• [Work instruction]: Each line below must be set down exactly; omit any image you find.

• [Dataset records]:
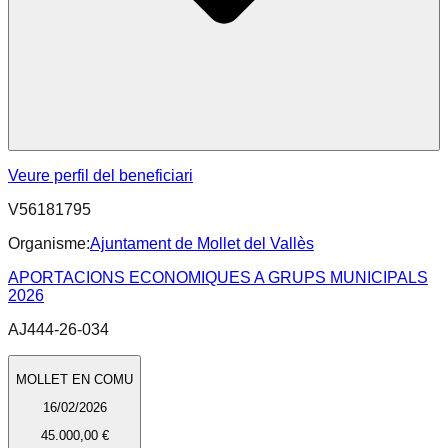
Veure perfil del beneficiari
V56181795
Organisme:
Ajuntament de Mollet del Vallès
APORTACIONS ECONOMIQUES A GRUPS MUNICIPALS
2026
AJ444-26-034
MOLLET EN COMU
16/02/2026
45.000,00 €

• [Problem solution]:
Veure perfil del beneficiari
V56181795
Organisme:
Ajuntament de Mollet del Vallès
APORTACIONS ECONOMIQUES A GRUPS MUNICIPALS
2026
AJ444-26-034
MOLLET EN COMU
16/02/2026
45.000,00 €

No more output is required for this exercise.